Theoretical study of the reactions of Ar++HX(v=0) and Ar+HX+(v) (X=H and D) at E=0.1 eV using the trajectory surface hopping method

Abstract

Trajectory surface hopping calculations have been carried out for collisions of Ar++H2 (v=0), Ar++HD (v=0), H2+(v)+Ar, and HD+(v)+Ar, where v=0, 1, and 2 on the Kuntz–Roach diatomics-in-molecules potential surfaces at a relative energy of 0.1 eV. The importance of the mutual “capture” of the two particles on the attractive ground potential energy surface is shown clearly. The fact that capture does not occur on every collision is attributed to an effect of the vibrational phase of the H2 or HD molecule.

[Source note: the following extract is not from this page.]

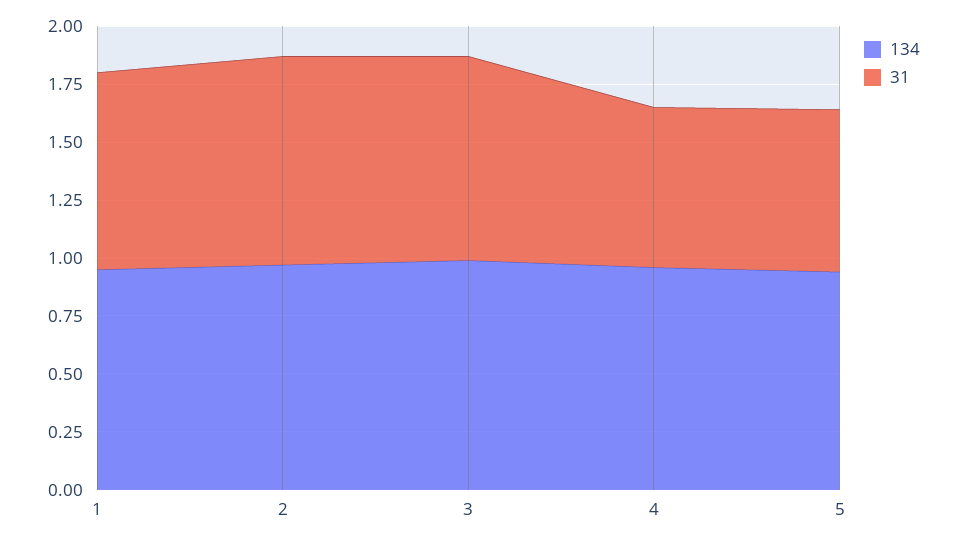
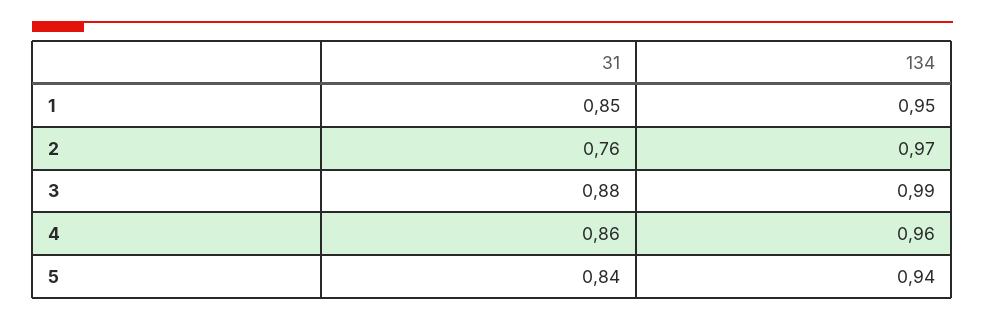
31, 2: 0.9 -> 0.76
31, 4: 0.7 -> 0.86
31, 5: 0.7 -> 0.84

This vibrational phase effect can explain the drop in the experimental rate constant seen at very low temperatures in the Ar++H2 system. For H2+(v=2)+Ar and HD+(v=2)+Ar we also find that many trajectories hop to the first excited potential surface as the particles approach. Since these trajectories cannot reach small separations, this further reduces the reactive cross section for v=2 and higher levels. The ground potential energy surface has a fairly deep well, particularly when the Ar–H–H angle is near 90°. Hence, once capture occurs in the (Ar–H–D)+ system, the Ar–H and Ar–D distances rapidly interchange. The product ArD+ is always favored over ArH+ because the H atom can more easily escape the complex. Finally, the reactivity of Ar++H2 (v=0) is seen to be intermediate between that of H2+ (v=1) and H2+ (v=2) with Ar.